We got a little Nasdaq leadership but it only came right at the end after a really pathetic start and the Dow gave up a nice early gain to finish up just four points and we can’t even blame Exxon this time as they were down just .41 as oil fell $1.41 to $54.01. I blame the dollar today, which was dragged back from 85.38 all the way back to 85.10 because, if you think people stand to lose a lot with collapsing oil, that is just nothing compared to what is being bet on the dollar NOT rising!
So we must blame someone for the Dow’s decline (as this is a blame culture) and it wasn’t CAT (up 1%), HPQ (up 1.75%), INTC (up 1.75%) or even VZ (up .5%) but the rest of the group were just weak with AA, C, GM, MRK and PFE all giving up about a point in some pretty lacklustre trading.
So I choose to make GM the scapegoat, as they have way more Dow weighting than they deserve and are a very poor excuse for an auto company and need to be removed from an index that is meant to track the health of U.S. industry. Edmunds says U.S. auto sales are up in January, oil is back below $55 and this company still can’t get out of its own way! Dow index makers - please replace GM with TM so we can get a true picture of the health of the economy!
How did the rest of the markets do today?
* TERRIBLE! We are nowhere close to any of the levels we set this morning. So sad I’m not even going to review them! Go down to the morning post and see for yourself!
Moving on then…
Oil was its usual fun and exciting self - the oil patch got off to a great start when TSO reported huge profits as it turns out (funny story actually) that while the crude prices they paid fell over 10% from Q3 and close to 20% from Q2 - they forgot to pass those savings along to the consumer (see, I told you it was a funny story!). Net profits for TSO were up 129%, despite the fact that they actually produced less product than last year.

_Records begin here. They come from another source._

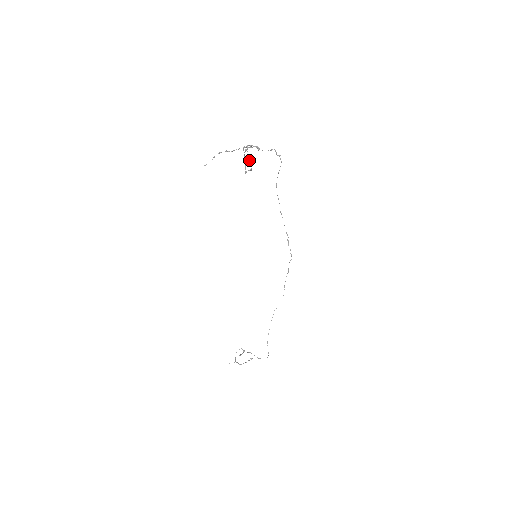
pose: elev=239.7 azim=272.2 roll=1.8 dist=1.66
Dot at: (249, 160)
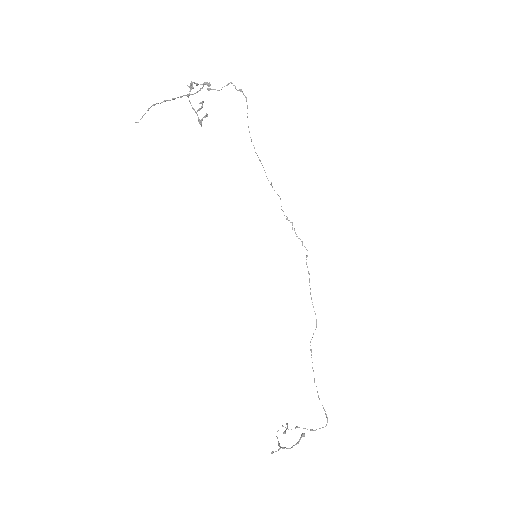
Dot at: occluded
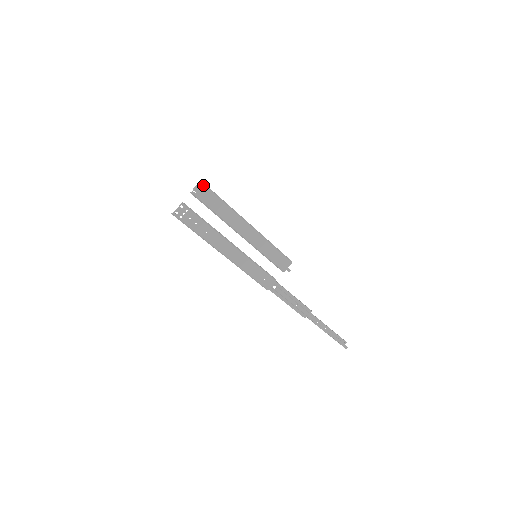
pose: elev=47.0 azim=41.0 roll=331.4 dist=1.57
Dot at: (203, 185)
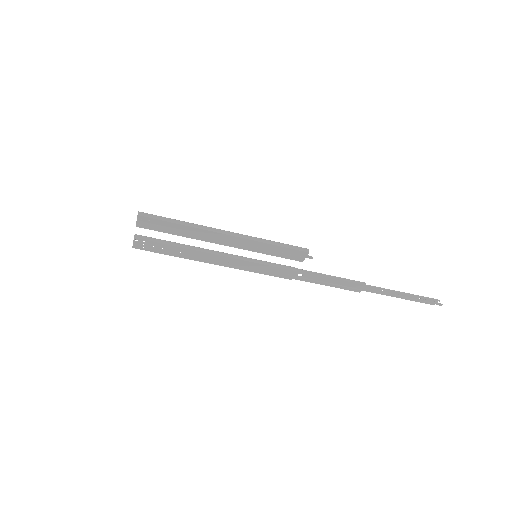
Dot at: (143, 217)
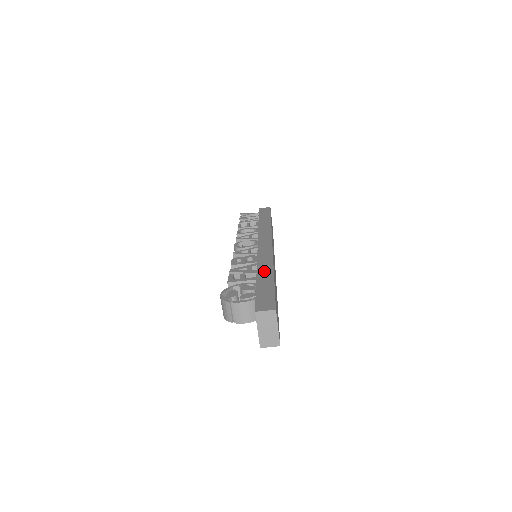
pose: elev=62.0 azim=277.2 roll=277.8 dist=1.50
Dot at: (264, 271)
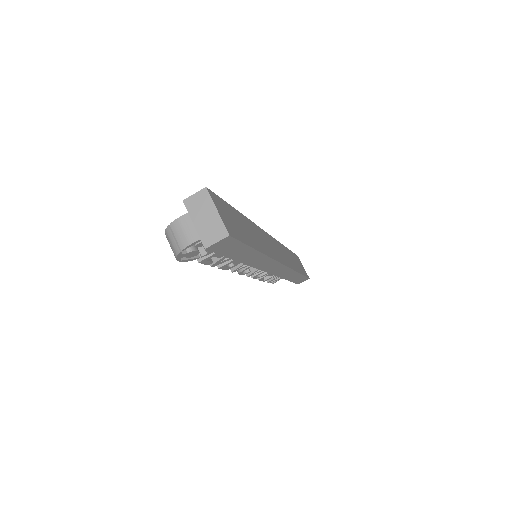
Dot at: occluded
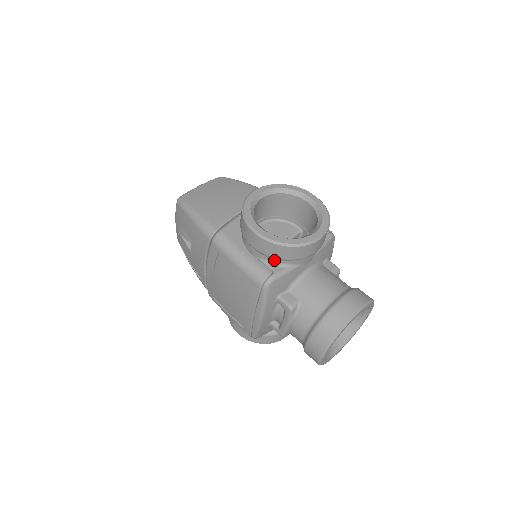
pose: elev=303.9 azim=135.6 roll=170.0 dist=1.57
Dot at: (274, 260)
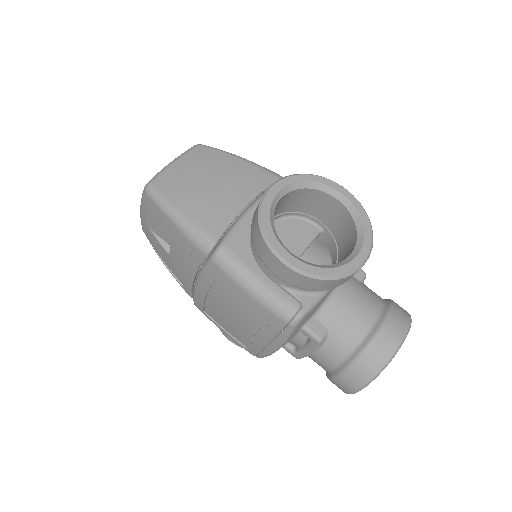
Dot at: occluded
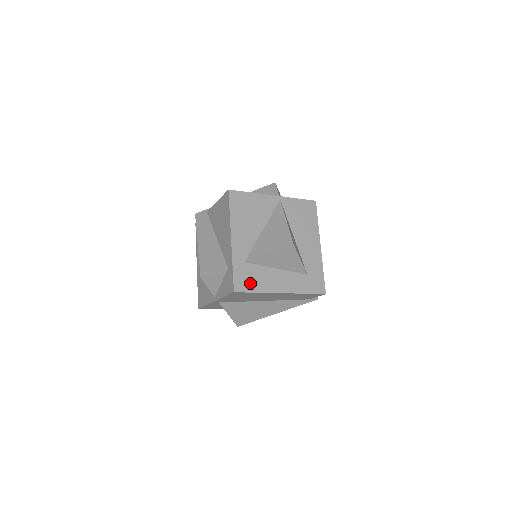
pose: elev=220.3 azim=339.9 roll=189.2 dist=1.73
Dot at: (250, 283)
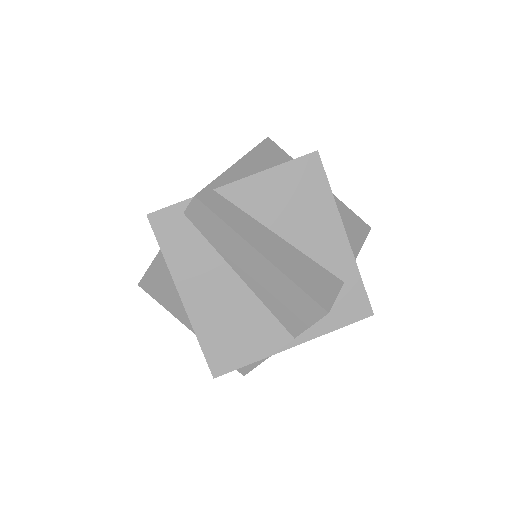
Dot at: occluded
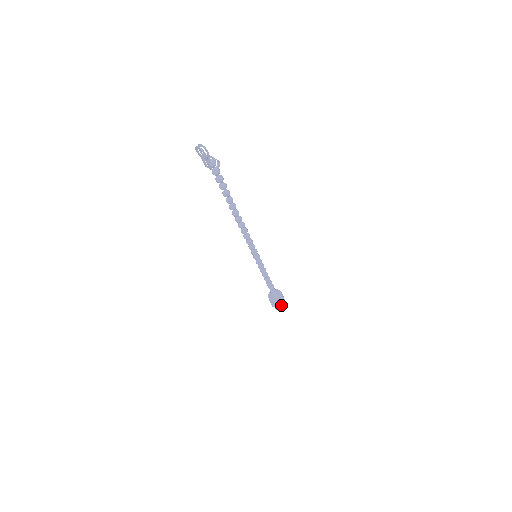
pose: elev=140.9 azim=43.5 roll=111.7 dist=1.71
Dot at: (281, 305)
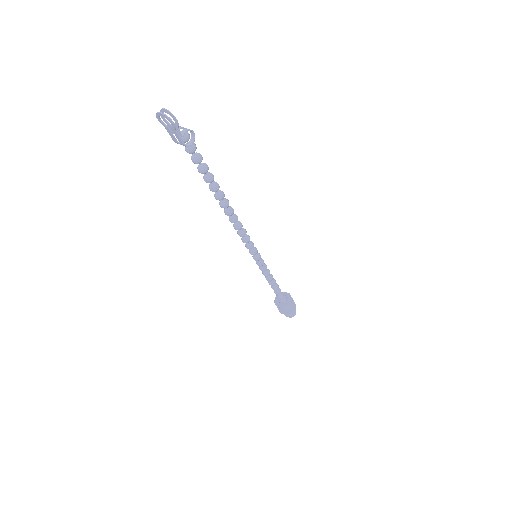
Dot at: (292, 311)
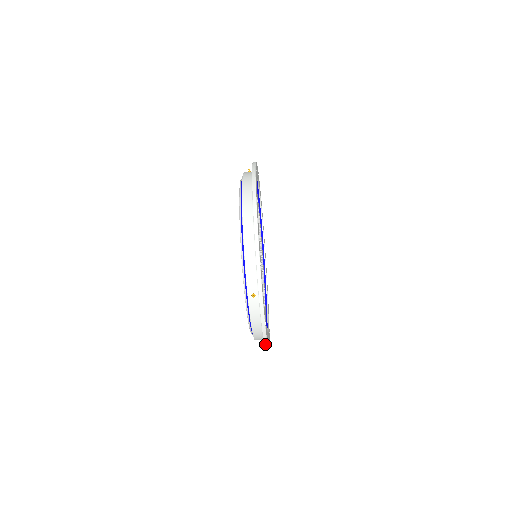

TSO collected $300M more dollars in profits in 2006 (+60%) from you, for being the middleman in the oil crisis, adding $540M to cash reserves which they announced they will use, not to build additional refining capacity that this country needs, but to buy a refinery from Shell! As with consolidation in other commodity sectors, the less competition the better!

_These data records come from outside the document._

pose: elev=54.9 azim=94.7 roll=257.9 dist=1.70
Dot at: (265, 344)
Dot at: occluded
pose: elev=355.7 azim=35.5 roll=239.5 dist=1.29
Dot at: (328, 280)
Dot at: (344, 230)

The rally they sparked was short-lived, though, as oil itself broke down towards my $54.60 rest target after a nice fake morning pump as traders shuffled contracts from March to April but, at 11:31, I commented in the member chat: "Something’s up with CHK, EOG, ECA… Now is the time to add some oil puts I think!" What did I see?
I saw part of our tracking group collapsing led by EOG who made a U-turn off a huge spike at 11:15 which was confirmed by some topping action in crude less than 10 minutes later but EOG’s quick collapse let us know that there would be pain ahead for the rest of the group.
We had all the time in the world to pick up additional PBR puts and I took the PTR $120 puts (1/24) off the table at $1.70 (up 52%) but we weren’t taking any chances - the way oil has been whipsawing us lately, 50% is PLENTY to make on a position! At 12:03 I said: "If oil breaks below $54.60 we may have something worthwhile…" and we did, oil had a very weak finish, closing right at the bottom of the day’s range.
There are still 386K NYMEX contracts open in March (13 trading days left) and 109K contracts are now jammed into April and another 55K in May, 96K in June followed by July through November each under 30K but (uh oh!) there are already 147M barrels of oil scheduled for delivery in December at $58.68. As I pointed out in comments today, only .29 separates the March and April contracts, that can’t last! June-July = .44, Aug-Sept = .39, Nov-Dec = .33… They can’t keep that up for long… You can still buy Dec 2012 barrels for $60.40 a barrel and sell calls against them for 70 months, even if you just pick up .25 a month of premium it’s a huge winner as long as oil doesn’t go below $42.90 but there are hardly any takers… Doesn’t that seem strange?
It’s not like Dec 2012 is a dead contract, 242,000 barrels were traded today and 16M barrels worth of contracts are currently outstanding so at least one person knows they can drive to the 2012 Olympics for under $2.50 a gallon!
Gold fell $7 as the dollar showed some strength and was in no mood to recover as it settled just above $640 at $642. The 50 dma calls out to be tested, just $10 further down from here!
If you’re interested, my Web Radio Interview with MN1 is now available for download HERE. I did pretty good in that interview as it was from the 25th and every trade I gave them; LVS, BAB, OII, XLE, FXI all worked out!
What didn’t work out today was BAB’s huge recovery on a huge 3% jump as they avert the strike. As I said over the weekend, the damage is already done, both to BAB’s reputation, and to their bottom line as they did it all at the last minute and many passengers have already gone through the hassle of rebooking. The company also had to agree to put $1.5Bn into their $4Bn underfunded pension program plus two years worth of wage concessions on a go-forward basis. We set a stop on our Mar $105 puts at $1.20 but they never went below $1.55 for the day. They still make a nice hedge against our oil puts.
Our AMZN play worked out perfectly as we took the July $37.50s for $3.75 and sold the $35s for $3.25 later in the day. This will be tricky to manage and we will track it carefully but picking up the Julys early worked out great as they are already up .25, which is not bad since we are only in for .50 out of pocket! Thanks to Ravi for pointing out this excellent opportunity!